# Data Completeness

Often the first thing we want to know about a dataset is how complete it is. By this we generally mean:

  • Do we have columns with lots of missing values?
  • Are there columns which are dominated by a single value?
  • Is the number of unique values in a given column in line with what we expect?

ML Data Prep allows the user to quickly answer these questions and take appropriate actions. The high level view has a colour coded column chart on the right, with interpretation and actions on the left.

Any columns which contain no information (either by being blank or simply containing a single value) are identified and can be dropped by selecting the blue checkbox:

Tip

Anything we can do to safely reduce the number of input features, such as finding columns with just a single value, has a positive impact on accuracy, training time and predict speed of the final model.

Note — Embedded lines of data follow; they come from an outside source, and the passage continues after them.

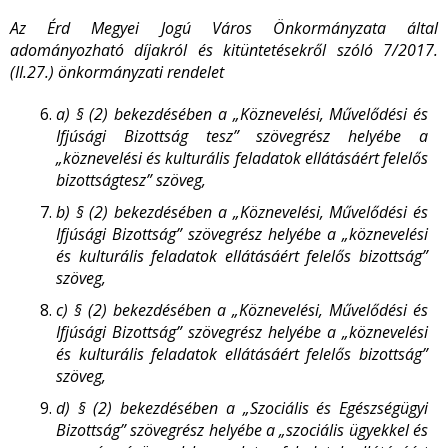
Az Érd Megyei Jogú Város Önkormányzata által
adományozható díjakról és kitüntetésekről szóló 7/2017.
(II.27.) önkormányzati rendelet
a)
§ (2) bekezdésében a „Köznevelési, Művelődési és
Ifjúsági Bizottság tesz” szövegrész helyébe a
„köznevelési és kulturális feladatok ellátásáért felelős
bizottságtesz” szöveg,
b)
§ (2) bekezdésében a „Köznevelési, Művelődési és
Ifjúsági Bizottság” szövegrész helyébe a „köznevelési
és kulturális feladatok ellátásáért felelős bizottság”
szöveg,
c)
§ (2) bekezdésében a „Köznevelési, Művelődési és
Ifjúsági Bizottság” szövegrész helyébe a „köznevelési
és kulturális feladatok ellátásáért felelős bizottság”
szöveg,
d)
§ (2) bekezdésében a „Szociális és Egészségügyi
Bizottság” szövegrész helyébe a „szociális ügyekkel és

Any columns in which over 95% of the observations contain the same value are also flagged up. There is an option to drop these columns, although you may not wish to necessarily do that here, since the Feature Selection functionality has a far more scientific approach to determining if these columns really are safe to drop.

Any features with a check box ticked at this point will have an action to drop them added to the Action Summary at the bottom of the Data Prep screen. This can create a new dataset or train a model with these columns removed.

A higher level view is given on the right in the form of the Data Completeness chart.

# Data Completeness Chart

The Data Completeness chart is a colour coded column chart in which the shade of the column and its height indicate properties of that particular feature. The height of each column corresponds to the fraction of missing values while the colour indicates the number of unique values. A green colour indicates a large number of unique values (i.e. high cardinality), with deeper shades of red indicating features which do not have a lot of variety between observations.

Note

Red shaded columns with lower variety might not have anything wrong with them per se, but intuitively we would expect a column such as Age to have a greener colour than Sex, for example, so the utility is really around spotting data quality issues.

Hovering over the chart will bring up a tooltip which gives a summary of both the fraction of missing values, and the dominant values in terms of value counts:

In the above example we can see that although 20% of the values are missing, the remaining values have a reasonably balanced distribution.

However in the below example, while we have almost no missing values, we can see that one value dominates the Email, which is clearly something we wouldn't expect, and would raise a huge red flag as a data quality issue:

In this way the data completeness chart allows the user to quickly check if the input values are in line with expectations.